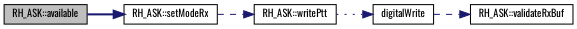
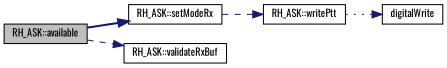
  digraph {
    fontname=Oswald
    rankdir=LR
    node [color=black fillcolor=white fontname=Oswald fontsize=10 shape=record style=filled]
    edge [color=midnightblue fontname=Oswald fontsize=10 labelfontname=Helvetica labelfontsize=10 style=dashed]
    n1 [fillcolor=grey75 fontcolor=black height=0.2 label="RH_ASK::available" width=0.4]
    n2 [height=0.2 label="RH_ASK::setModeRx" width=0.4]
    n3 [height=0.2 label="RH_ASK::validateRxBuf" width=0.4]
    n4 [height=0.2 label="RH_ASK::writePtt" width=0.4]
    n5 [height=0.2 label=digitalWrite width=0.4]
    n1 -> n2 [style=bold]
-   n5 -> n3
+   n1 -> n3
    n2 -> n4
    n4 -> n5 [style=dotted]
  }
* * *
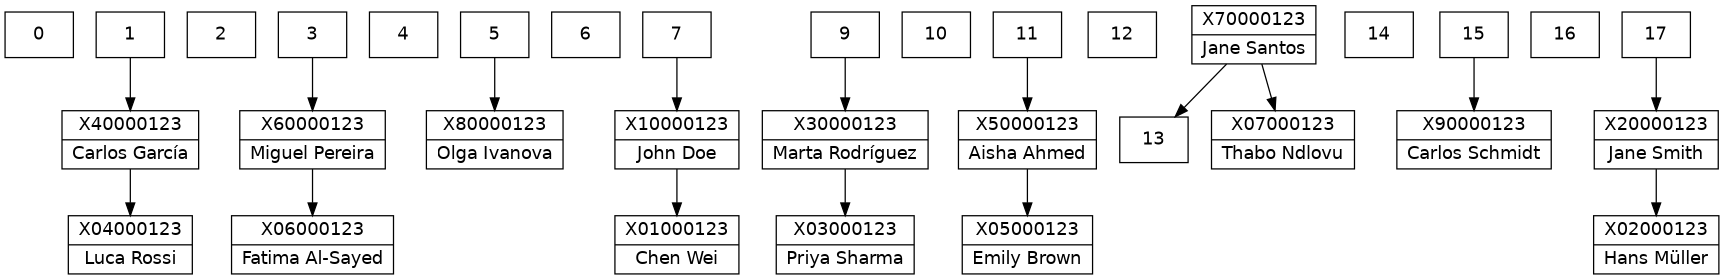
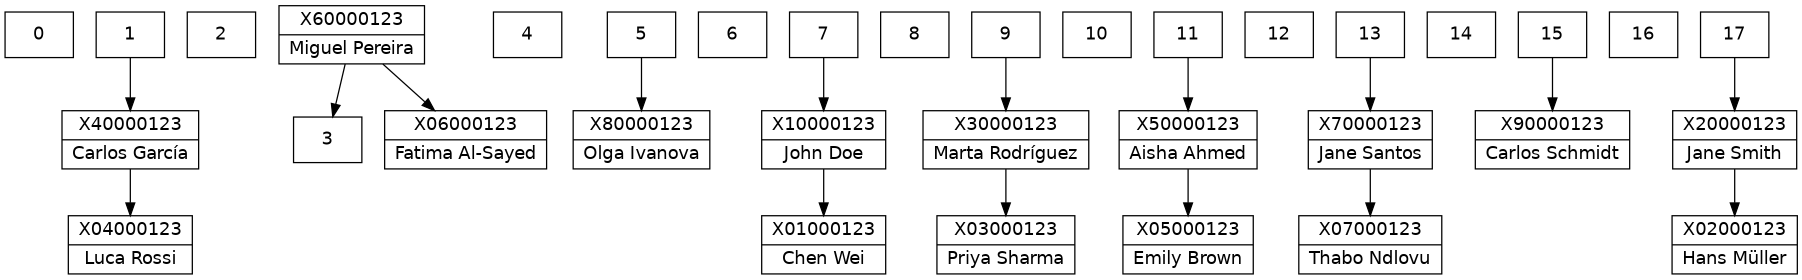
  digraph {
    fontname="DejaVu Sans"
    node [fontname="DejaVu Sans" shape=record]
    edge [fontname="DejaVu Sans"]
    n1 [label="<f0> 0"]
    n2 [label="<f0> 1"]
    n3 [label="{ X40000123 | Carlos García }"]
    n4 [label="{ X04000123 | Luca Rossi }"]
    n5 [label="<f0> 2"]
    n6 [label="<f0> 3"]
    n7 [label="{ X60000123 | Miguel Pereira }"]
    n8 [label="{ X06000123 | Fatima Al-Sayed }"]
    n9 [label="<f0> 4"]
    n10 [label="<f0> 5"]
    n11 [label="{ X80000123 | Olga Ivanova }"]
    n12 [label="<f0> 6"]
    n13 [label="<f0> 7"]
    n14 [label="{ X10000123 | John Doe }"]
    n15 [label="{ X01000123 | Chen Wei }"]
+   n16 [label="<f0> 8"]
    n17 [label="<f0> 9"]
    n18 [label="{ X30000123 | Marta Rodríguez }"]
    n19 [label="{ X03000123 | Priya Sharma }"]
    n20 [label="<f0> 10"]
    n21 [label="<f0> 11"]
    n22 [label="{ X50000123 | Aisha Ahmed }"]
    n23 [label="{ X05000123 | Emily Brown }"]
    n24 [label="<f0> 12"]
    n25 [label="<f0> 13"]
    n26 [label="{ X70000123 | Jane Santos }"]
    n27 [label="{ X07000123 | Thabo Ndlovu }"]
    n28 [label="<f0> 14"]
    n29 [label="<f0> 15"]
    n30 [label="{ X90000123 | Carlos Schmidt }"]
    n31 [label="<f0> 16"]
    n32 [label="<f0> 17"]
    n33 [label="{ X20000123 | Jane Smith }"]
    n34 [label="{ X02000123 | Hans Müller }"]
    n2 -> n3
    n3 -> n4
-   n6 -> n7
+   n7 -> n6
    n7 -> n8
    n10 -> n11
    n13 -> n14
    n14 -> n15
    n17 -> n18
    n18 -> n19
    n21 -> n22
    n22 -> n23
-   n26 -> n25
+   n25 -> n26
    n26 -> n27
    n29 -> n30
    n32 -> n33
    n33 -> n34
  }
---
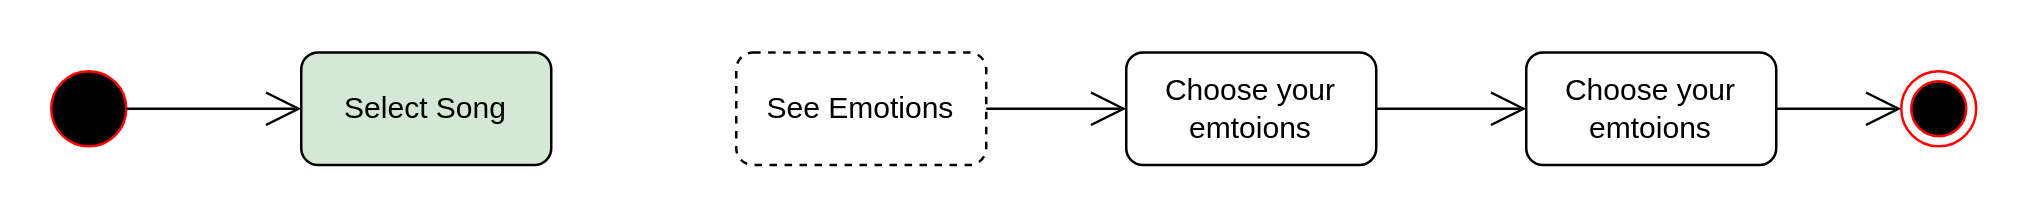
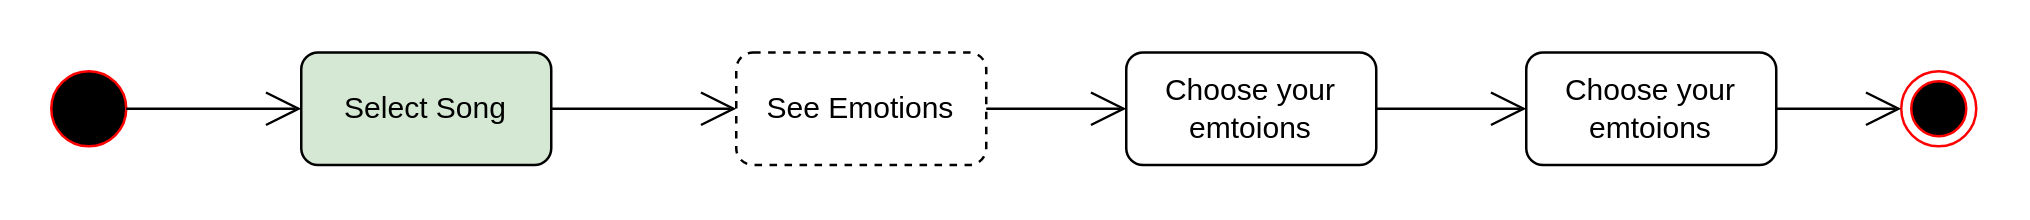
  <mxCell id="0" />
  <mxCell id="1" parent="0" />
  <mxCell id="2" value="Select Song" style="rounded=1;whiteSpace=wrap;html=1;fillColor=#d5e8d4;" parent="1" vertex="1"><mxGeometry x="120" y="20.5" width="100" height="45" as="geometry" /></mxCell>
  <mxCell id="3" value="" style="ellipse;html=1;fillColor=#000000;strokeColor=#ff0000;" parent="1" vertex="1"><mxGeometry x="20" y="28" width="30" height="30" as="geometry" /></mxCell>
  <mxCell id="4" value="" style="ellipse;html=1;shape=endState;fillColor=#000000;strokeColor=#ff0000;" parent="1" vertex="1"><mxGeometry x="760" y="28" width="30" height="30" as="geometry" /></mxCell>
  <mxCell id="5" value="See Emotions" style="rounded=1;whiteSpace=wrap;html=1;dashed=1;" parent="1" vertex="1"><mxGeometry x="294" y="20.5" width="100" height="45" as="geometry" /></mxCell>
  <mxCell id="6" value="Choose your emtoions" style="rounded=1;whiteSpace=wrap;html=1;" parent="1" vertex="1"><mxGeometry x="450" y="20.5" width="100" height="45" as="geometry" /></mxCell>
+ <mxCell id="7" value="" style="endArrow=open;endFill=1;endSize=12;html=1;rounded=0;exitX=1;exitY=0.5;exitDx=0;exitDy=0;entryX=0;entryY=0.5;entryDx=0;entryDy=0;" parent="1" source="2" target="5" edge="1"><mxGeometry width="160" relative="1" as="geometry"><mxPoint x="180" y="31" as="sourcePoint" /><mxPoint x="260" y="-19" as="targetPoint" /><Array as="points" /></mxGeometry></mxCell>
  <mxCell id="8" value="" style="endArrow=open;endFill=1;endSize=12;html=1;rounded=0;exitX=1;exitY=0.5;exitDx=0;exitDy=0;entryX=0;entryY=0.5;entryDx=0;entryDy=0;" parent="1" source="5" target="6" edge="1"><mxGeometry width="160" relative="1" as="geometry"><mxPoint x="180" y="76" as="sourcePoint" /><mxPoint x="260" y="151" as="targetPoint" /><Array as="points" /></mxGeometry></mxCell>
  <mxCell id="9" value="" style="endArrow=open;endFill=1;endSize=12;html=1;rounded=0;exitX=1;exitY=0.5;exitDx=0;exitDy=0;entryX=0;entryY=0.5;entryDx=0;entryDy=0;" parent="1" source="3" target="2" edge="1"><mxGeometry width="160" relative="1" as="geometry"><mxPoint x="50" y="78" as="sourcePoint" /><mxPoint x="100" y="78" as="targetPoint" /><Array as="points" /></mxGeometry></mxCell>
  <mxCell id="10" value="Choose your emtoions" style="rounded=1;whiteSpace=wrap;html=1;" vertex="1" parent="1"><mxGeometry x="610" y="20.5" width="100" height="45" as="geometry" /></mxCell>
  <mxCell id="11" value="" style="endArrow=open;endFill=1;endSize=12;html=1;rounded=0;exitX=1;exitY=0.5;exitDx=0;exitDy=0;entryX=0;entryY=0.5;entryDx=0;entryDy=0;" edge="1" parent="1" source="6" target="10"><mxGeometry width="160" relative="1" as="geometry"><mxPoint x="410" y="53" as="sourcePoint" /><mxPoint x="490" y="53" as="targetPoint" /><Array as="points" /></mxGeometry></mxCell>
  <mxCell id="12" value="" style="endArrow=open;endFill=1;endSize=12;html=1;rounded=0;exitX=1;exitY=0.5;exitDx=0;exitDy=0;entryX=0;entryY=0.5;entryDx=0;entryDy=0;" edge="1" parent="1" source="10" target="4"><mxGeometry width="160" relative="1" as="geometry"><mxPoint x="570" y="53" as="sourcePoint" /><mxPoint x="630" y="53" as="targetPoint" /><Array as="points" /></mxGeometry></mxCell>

* [Set task] Pick out every line in the material above that contains the string "strokeColor", and copy each such line in full.

* [The answer]
  <mxCell id="3" value="" style="ellipse;html=1;fillColor=#000000;strokeColor=#ff0000;" parent="1" vertex="1"><mxGeometry x="20" y="28" width="30" height="30" as="geometry" /></mxCell>
  <mxCell id="4" value="" style="ellipse;html=1;shape=endState;fillColor=#000000;strokeColor=#ff0000;" parent="1" vertex="1"><mxGeometry x="760" y="28" width="30" height="30" as="geometry" /></mxCell>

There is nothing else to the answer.